> **Data records**
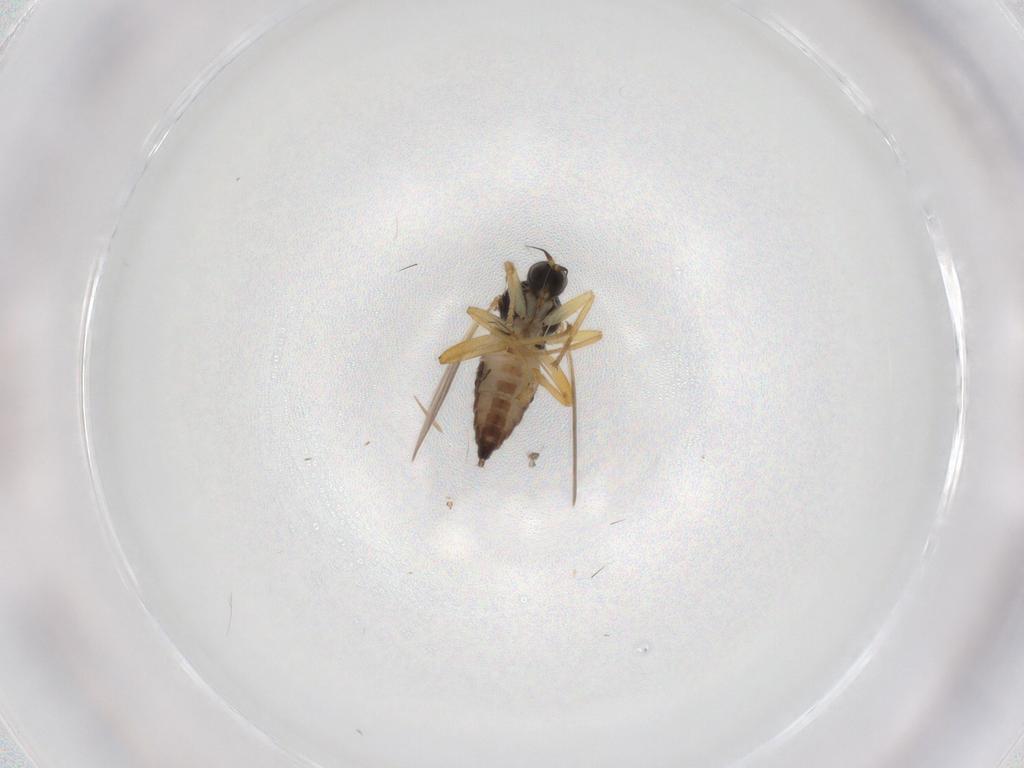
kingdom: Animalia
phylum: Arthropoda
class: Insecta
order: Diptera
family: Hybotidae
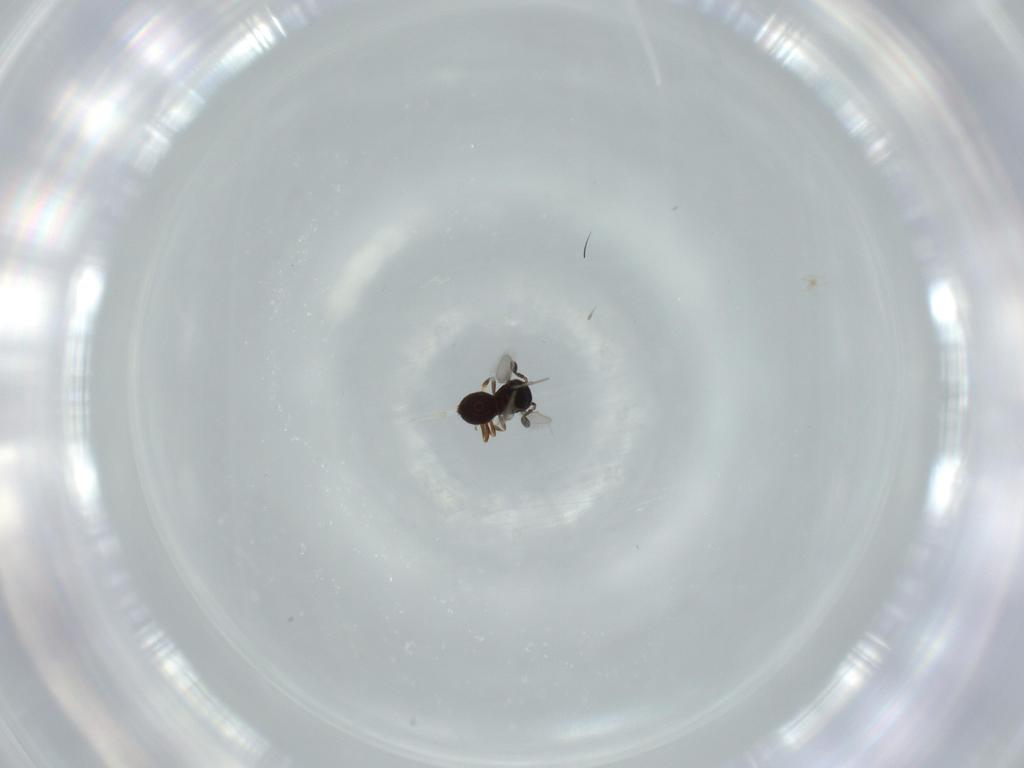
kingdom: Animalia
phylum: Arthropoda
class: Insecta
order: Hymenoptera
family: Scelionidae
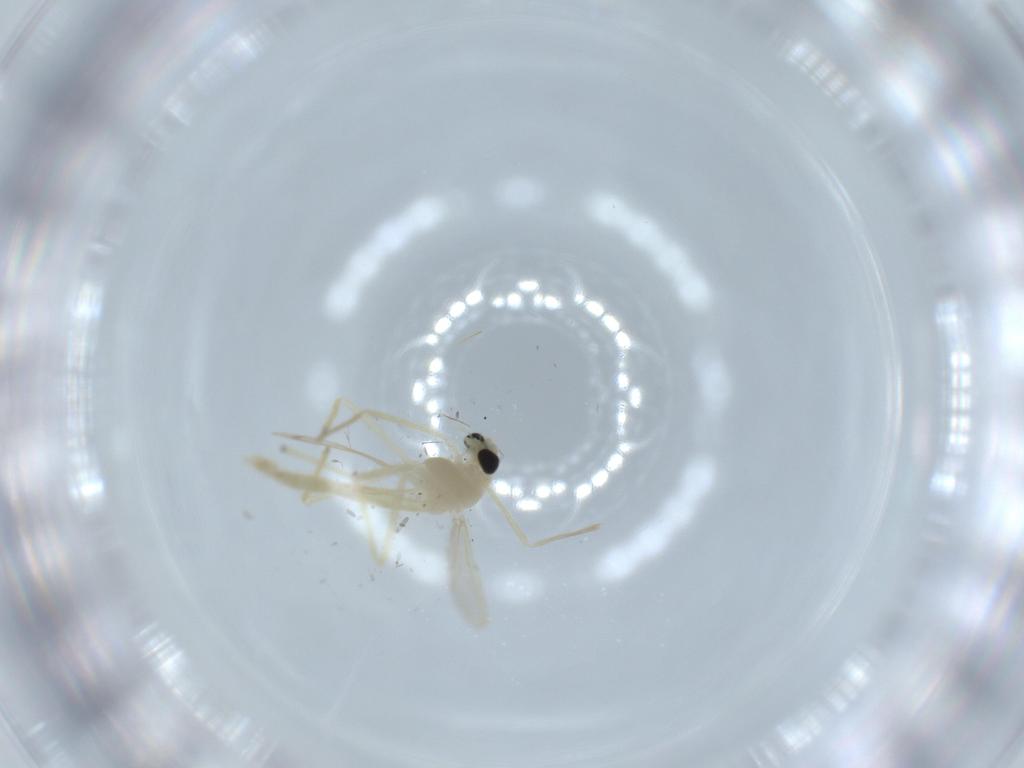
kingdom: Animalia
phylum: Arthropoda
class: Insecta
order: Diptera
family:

> **What the task requires**
Can you rewrite the rows above with every "phylum" replaced by "division", keep everything else the same, and leave the pictures out?

> **Written solution**
kingdom: Animalia
division: Arthropoda
class: Insecta
order: Diptera
family: Hybotidae
kingdom: Animalia
division: Arthropoda
class: Insecta
order: Hymenoptera
family: Scelionidae
kingdom: Animalia
division: Arthropoda
class: Insecta
order: Diptera
family:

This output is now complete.